Last month our finance guy came to me in a bit of a panic to point out that our Amazon Web Services (AWS) bill was way higher than expected – by several thousand dollars. After the initial shock wore off I started digging to figure out just what was going on.
From Amazon’s bill I could easily determine that our bandwidth costs were way up, but other expenses (like EC2) were in line with previous months. Since I have several S3 buckets that house content served from S3 and CloudFront, and since Amazon doesn’t break down the costs enough I had to figure this one out on my own.
We serve millions of page views per day, and each page view causes several calls to different elements within our infrastructure. Each call gets logged, which makes for a lot of log files – hundreds of millions of log lines per day to be exact. But, this is where the detail I needed would be found so I had to dig in to the log files.
Because I collect so much log information daily I haven’t built processes (yet) to get detailed summary data from the logs. I do however, collect the logs and do some high level analysis for some reports, then zip all the logs and stuff them to a location on S3. I like to hang on to these because you never know when a) I might need them (like now), and b) I’ll get around to doing a deeper analysis on them (which I could really use, especially in light of what I’ve uncovered tracking down this current issue).
I have a couple of under-utilized servers so I copied a number of the log files from S3 to my servers and went to work analyzing them.
I use a plethora of tools on these log files (generally on Windows) such as S3.exe, 7zip, grep (GNU Win32 grep) and logparser. One day I’m going to write a post detailing my log collection and analysis processes….
I used logparser to calculate the bandwidth served by each content type (css, html, swf, jpg, etc.) from each bucket on a daily basis. My main suspect was image files (mostly jpg) because a) we serve a lot every day (100 million plus), and b) they are generally the biggest of the content we serve from S3/CloudFront.
Since my log files are so voluminous it actually took several days to cull enough information from the logs to get a good picture of just what was happening. Even though I’d gotten over the initial shock of the increased Amazon bill I was a bit shocked again when I saw just what was happening. Essentially, overnight the bucket serving my images (thumbs & stills) went up 3-4 times on a daily basis. This told me either a) we were serving more images daily (but other indicators didn’t point to this), or b) our images were larger starting that day than they had been previously.

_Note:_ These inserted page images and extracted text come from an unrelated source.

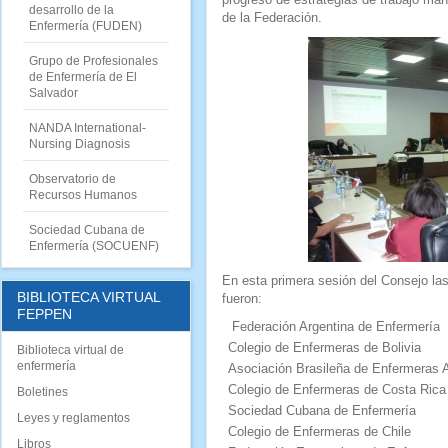
desarrollo de la
de la Federación.
Enfermería (FUDEN)
Grupo de Profesionales
de Enfermería de El
Salvador
NANDA International-
Nursing Diagnosis
Observatorio de
Recursos Humanos
Sociedad Cubana de
Enfermería (SOCUENF)
En esta primera sesión del Consejo l
BIBLIOTECA VIRTUAL
fueron:
FEPPEN
Federación Argentina de Enfermería
Colegio de Enfermeras de Bolivia
Biblioteca virtual de
enfermería
Asociación Brasileña de Enfermeras
Colegio de Enfermeras de Costa Rica
Boletines
Sociedad Cubana de Enfermería
Leyes y reglamentos
Colegio de Enfermeras de Chile
Libros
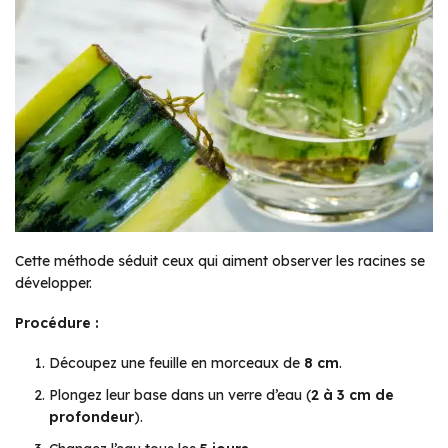
Cette méthode séduit ceux qui aiment observer les racines se
développer.
Procédure :
Découpez une feuille en morceaux de
8 cm
.
Plongez leur base dans un verre d’eau (
2 à 3 cm de
profondeur
).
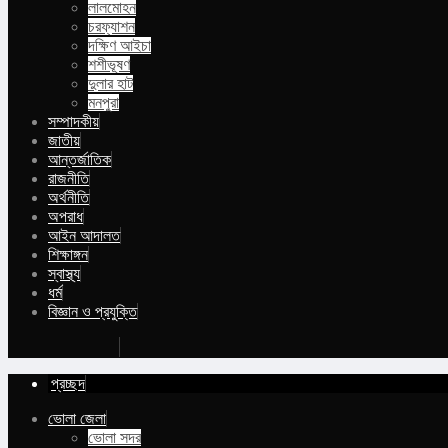
লালমোহন
চরফ্যাশন
দক্ষিণ আইচা
শশীভূষণ
দুলার হাট
মনপুরা
সম্পাদকীয়
জাতীয়
আন্তর্জাতিক
রাজনীতি
অর্থনীতি
অপরাধ
আইন আদালত
শিক্ষাঙ্গন
স্বাস্থ্য
ধর্ম
বিজ্ঞান ও প্রযুক্তি
Buy Now
প্রচ্ছদ
ভোলা জেলা
ভোলা সদর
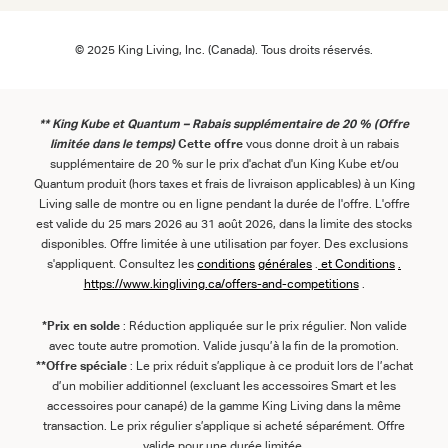
© 2025 King Living, Inc. (Canada). Tous droits réservés.
** King Kube et Quantum – Rabais supplémentaire de 20 % (Offre
limitée dans le temps)
Cette offre
vous donne droit à un rabais
supplémentaire de 20 % sur le prix d'achat d'un King Kube et/ou
Quantum produit (hors taxes et frais de livraison applicables) à un King
Living salle de montre ou en ligne pendant la durée de l'offre. L'offre
est valide du 25 mars 2026 au 31 août 2026, dans la limite des stocks
disponibles. Offre limitée à une utilisation par foyer. Des exclusions
s'appliquent. Consultez les
conditions
générales
.
et
Conditions
.
https://www.kingliving.ca/offers-and-competitions
.
*Prix en solde
: Réduction appliquée sur le prix régulier. Non valide
avec toute autre promotion. Valide jusqu’à la fin de la promotion.
**Offre spéciale
: Le prix réduit s’applique à ce produit lors de l’achat
d’un mobilier additionnel (excluant les accessoires Smart et les
accessoires pour canapé) de la gamme King Living dans la même
transaction. Le prix régulier s’applique si acheté séparément. Offre
valide pour une durée limitée.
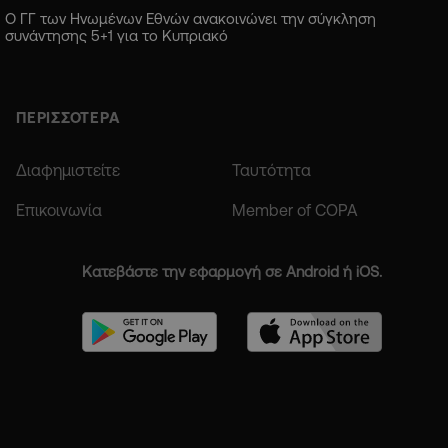
Ο ΓΓ των Ηνωμένων Εθνών ανακοινώνει την σύγκληση
συνάντησης 5+1 για το Κυπριακό
ΠΕΡΙΣΣΟΤΕΡΑ
Διαφημιστείτε
Ταυτότητα
Επικοινωνία
Member of COPA
Κατεβάστε την εφαρμογή σε Android ή iOS.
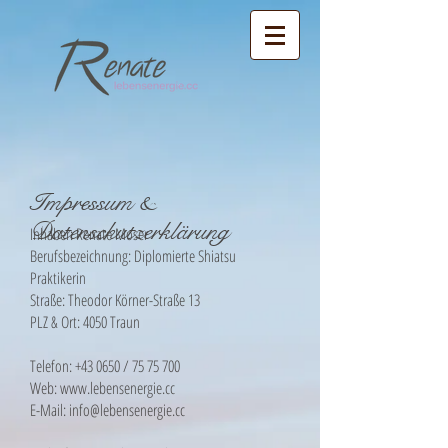
Impressum &
Datenschutzerklärung
Inhaber: Renate Moser
Berufsbezeichnung: Diplomierte Shiatsu
Praktikerin
Straße: Theodor Körner-Straße 13
PLZ & Ort: 4050 Traun
Telefon: +43 0650 /
75 75 700
Web:
www.lebensenergie.cc
E-Mail:
info@lebensenergie.cc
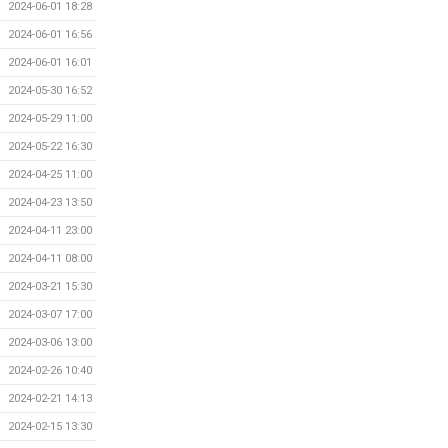
2024-06-01 18:28
2024-06-01 16:56
2024-06-01 16:01
2024-05-30 16:52
2024-05-29 11:00
2024-05-22 16:30
2024-04-25 11:00
2024-04-23 13:50
2024-04-11 23:00
2024-04-11 08:00
2024-03-21 15:30
2024-03-07 17:00
2024-03-06 13:00
2024-02-26 10:40
2024-02-21 14:13
2024-02-15 13:30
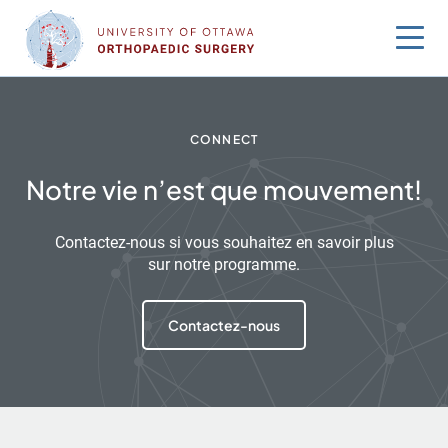
Sauter
au
contenu
CONNECT
Notre vie n’est que mouvement!
Contactez-nous si vous souhaitez en savoir plus
sur notre programme.
Contactez-nous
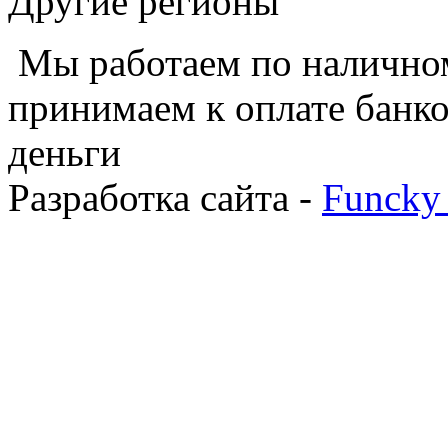
Другие регионы
Мы работаем по наличном
принимаем к оплате банко
деньги
Разработка сайта -
Funcky 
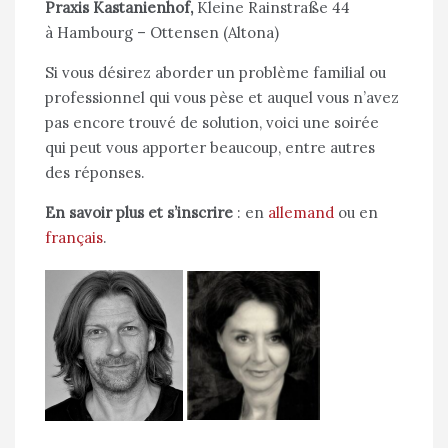
Praxis Kastanienhof,
Kleine Rainstraße 44
à Hambourg – Ottensen (Altona)
Si vous désirez aborder un problème familial ou
professionnel qui vous pèse et auquel vous n’avez
pas encore trouvé de solution, voici une soirée
qui peut vous apporter beaucoup, entre autres
des réponses.
En savoir plus et s’inscrire
: en
allemand
ou en
français
.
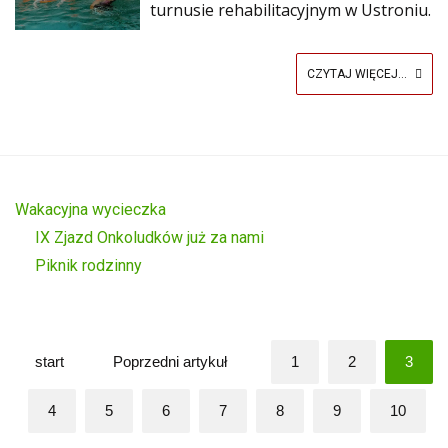
turnusie rehabilitacyjnym w Ustroniu.
CZYTAJ WIĘCEJ...
Wakacyjna wycieczka
IX Zjazd Onkoludków już za nami
Piknik rodzinny
start
Poprzedni artykuł
1
2
3
4
5
6
7
8
9
10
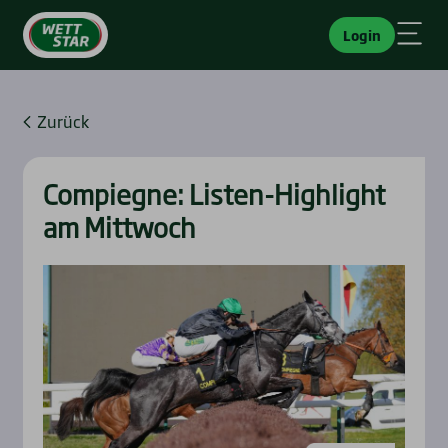
Login
Zurück
Com­pie­gne: Lis­ten-High­light
am Mitt­woch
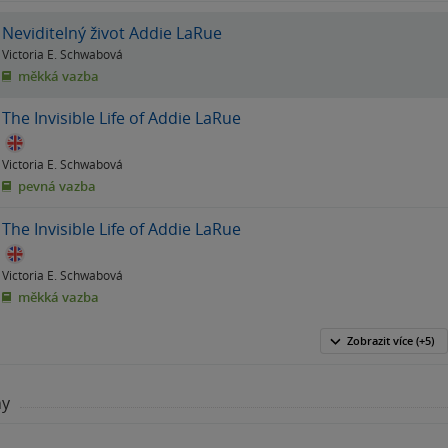
Neviditelný život Addie LaRue
Victoria E. Schwabová
měkká vazba
The Invisible Life of Addie LaRue
Victoria E. Schwabová
pevná vazba
The Invisible Life of Addie LaRue
Victoria E. Schwabová
měkká vazba
Zobrazit
více
(+5)
hy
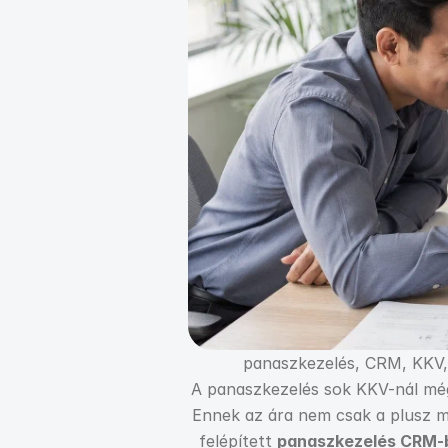
panaszkezelés, CRM, KKV, 
A panaszkezelés sok KKV-nál még 
Ennek az ára nem csak a plusz mun
felépített 
panaszkezelés CRM-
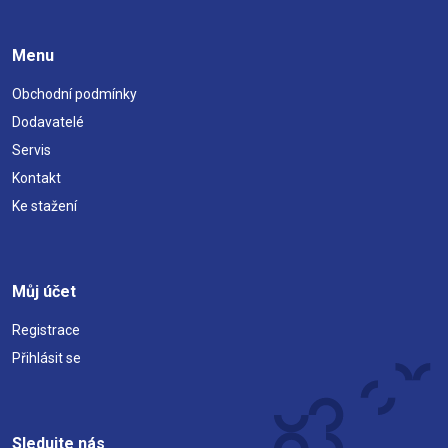
Menu
Obchodní podmínky
Dodavatelé
Servis
Kontakt
Ke stažení
Můj účet
Registrace
Přihlásit se
Sledujte nás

Well, that’s exactly what it was – the images were bigger. Turned out a developer, trying to overcome one bottleneck, stopped “optimizing” our images and the average file size grew by nearly 4 times – just about the amount of bandwidth increase I’d found. So, in order to save a few minutes per day and even a couple bucks with our encoder this one thing ended up costing us thousands of dollars.
Once I identified the issue I began working with our developers to fast-track a solution so we can accomplish all our goals: save time, save money encoding/optimizing the images, and get them small as possible to save on bandwidth with Amazon therefore saving a lot of money. I also went to work to identify the images that were too big and optimize them. In fact, this is actually an ongoing issue as our dev team hasn’t quite implemented their new image optimization deployment, so I actually grab unoptimized (i.e. too big) images a few times a day, optimize them, then upload to S3. This process probably justifies its own post so I’ll do that soon & link to it from here.